What the task requires:
Note each line of the listing that contains the string "ÁLTALÁNOS", and copy it.

Data to process:
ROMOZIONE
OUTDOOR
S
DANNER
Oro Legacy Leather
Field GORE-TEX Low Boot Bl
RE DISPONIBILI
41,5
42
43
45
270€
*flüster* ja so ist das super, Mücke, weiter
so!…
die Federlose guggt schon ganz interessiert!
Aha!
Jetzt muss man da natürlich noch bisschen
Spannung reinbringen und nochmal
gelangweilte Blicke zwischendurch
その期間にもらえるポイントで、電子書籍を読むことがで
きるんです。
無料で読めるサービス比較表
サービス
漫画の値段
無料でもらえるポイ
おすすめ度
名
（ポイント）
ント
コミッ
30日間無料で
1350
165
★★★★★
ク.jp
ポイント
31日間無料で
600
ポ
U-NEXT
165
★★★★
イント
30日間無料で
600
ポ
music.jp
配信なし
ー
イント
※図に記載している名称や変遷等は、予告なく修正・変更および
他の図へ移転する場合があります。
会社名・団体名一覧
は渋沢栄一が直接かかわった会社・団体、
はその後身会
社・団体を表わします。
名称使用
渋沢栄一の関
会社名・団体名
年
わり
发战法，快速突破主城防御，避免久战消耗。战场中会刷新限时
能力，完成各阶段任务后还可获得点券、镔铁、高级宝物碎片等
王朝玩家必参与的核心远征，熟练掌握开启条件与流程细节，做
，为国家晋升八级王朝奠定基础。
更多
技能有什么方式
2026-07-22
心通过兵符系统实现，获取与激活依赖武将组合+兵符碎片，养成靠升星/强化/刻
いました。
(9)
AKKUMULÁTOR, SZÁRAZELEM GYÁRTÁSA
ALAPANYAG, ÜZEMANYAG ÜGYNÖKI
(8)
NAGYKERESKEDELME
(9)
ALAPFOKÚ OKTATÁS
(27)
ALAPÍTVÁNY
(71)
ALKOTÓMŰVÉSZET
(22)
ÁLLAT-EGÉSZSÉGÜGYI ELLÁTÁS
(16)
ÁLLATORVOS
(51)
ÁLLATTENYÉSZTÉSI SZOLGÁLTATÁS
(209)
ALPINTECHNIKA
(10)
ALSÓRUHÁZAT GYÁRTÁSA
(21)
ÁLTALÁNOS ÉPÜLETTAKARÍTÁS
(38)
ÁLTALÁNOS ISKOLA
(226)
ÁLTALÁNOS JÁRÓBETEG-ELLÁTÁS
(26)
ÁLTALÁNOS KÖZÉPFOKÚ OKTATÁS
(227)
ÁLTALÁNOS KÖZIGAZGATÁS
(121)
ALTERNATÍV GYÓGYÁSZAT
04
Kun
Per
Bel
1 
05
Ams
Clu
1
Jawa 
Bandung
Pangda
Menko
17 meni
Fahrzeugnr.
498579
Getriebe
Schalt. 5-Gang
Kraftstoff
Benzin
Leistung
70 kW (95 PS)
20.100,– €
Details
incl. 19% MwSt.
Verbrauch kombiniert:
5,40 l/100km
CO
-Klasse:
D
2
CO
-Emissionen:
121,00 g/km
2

Response:
ÁLTALÁNOS ÉPÜLETTAKARÍTÁS
ÁLTALÁNOS ISKOLA
ÁLTALÁNOS JÁRÓBETEG-ELLÁTÁS
ÁLTALÁNOS KÖZÉPFOKÚ OKTATÁS
ÁLTALÁNOS KÖZIGAZGATÁS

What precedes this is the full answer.